* [Work to complete] In the listing below, find every line with the string "coffee" and pull it out.

* [Data]
[Start of section]

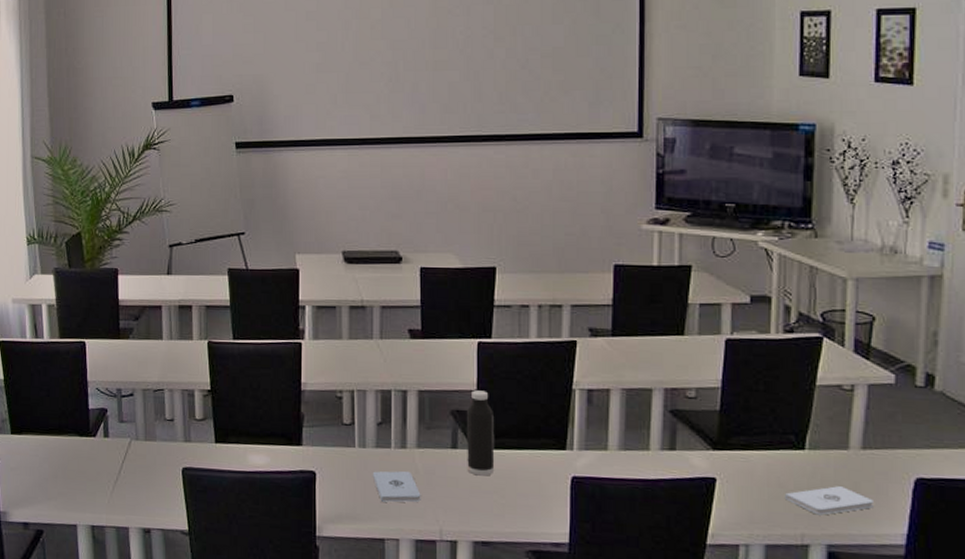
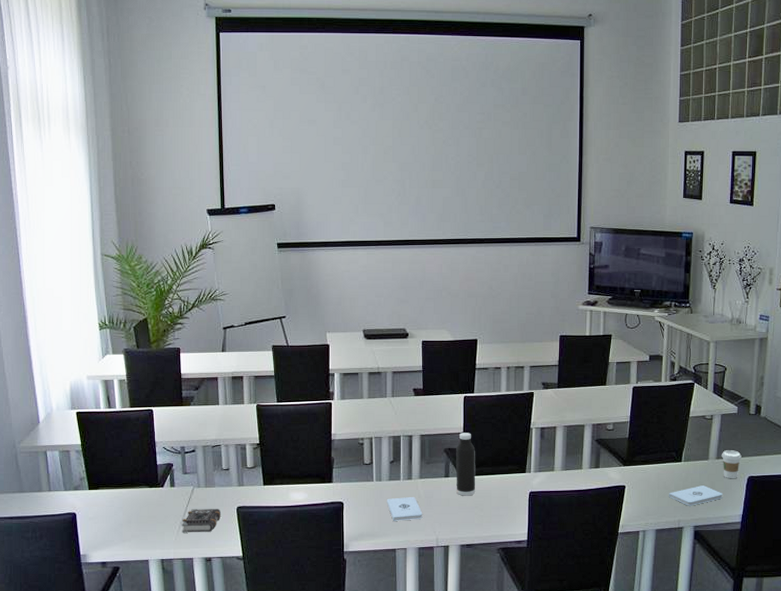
book: none [116,466,163,496] -> present [182,509,221,533]
coffee cup: none [869,437,904,481] -> present [721,450,742,479]

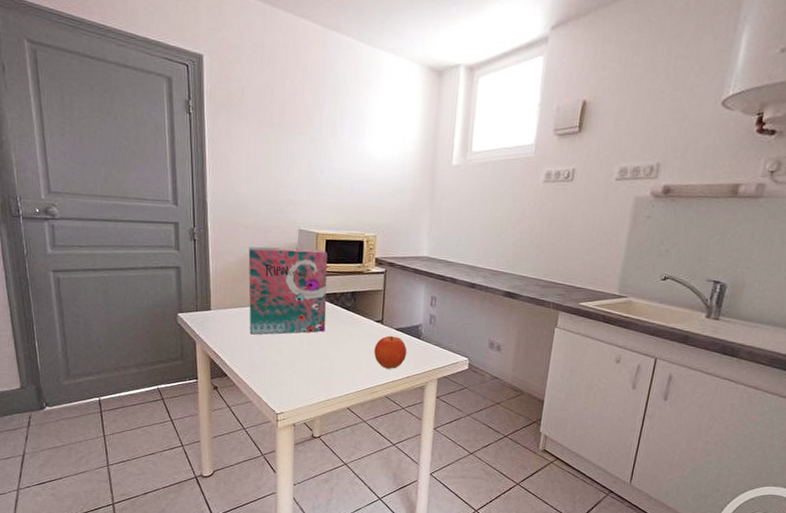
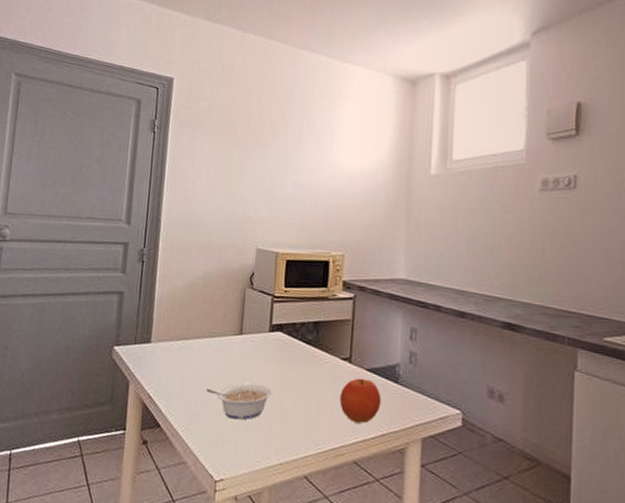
cereal box: present [248,246,328,335] -> none [191,268,287,374]
legume: none [263,341,318,369] -> present [206,383,272,420]

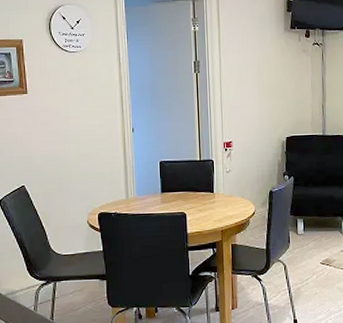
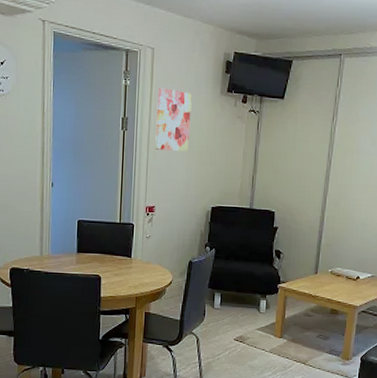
wall art: none [225,30,259,88] -> present [155,87,192,151]

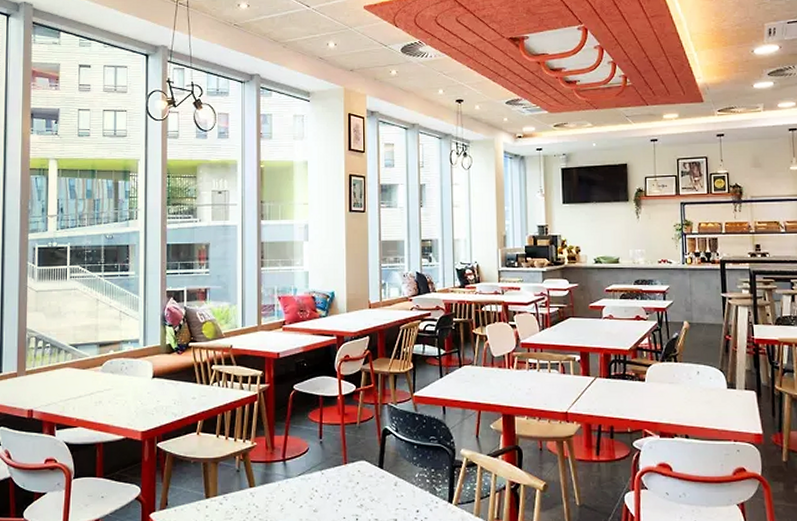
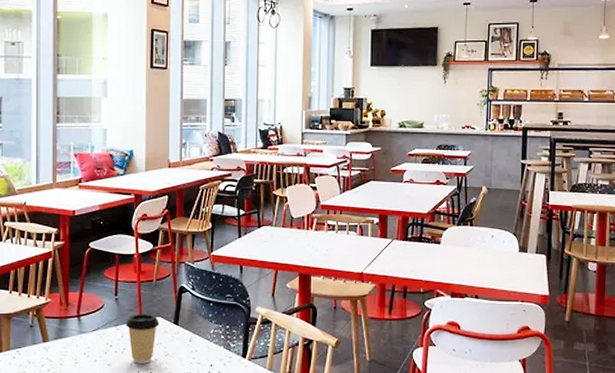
coffee cup: none [331,457,364,510] -> present [126,314,160,364]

[End of section]

* [Your solution]
coffee cup: none [869,437,904,481] -> present [721,450,742,479]
coffee cup: none [331,457,364,510] -> present [126,314,160,364]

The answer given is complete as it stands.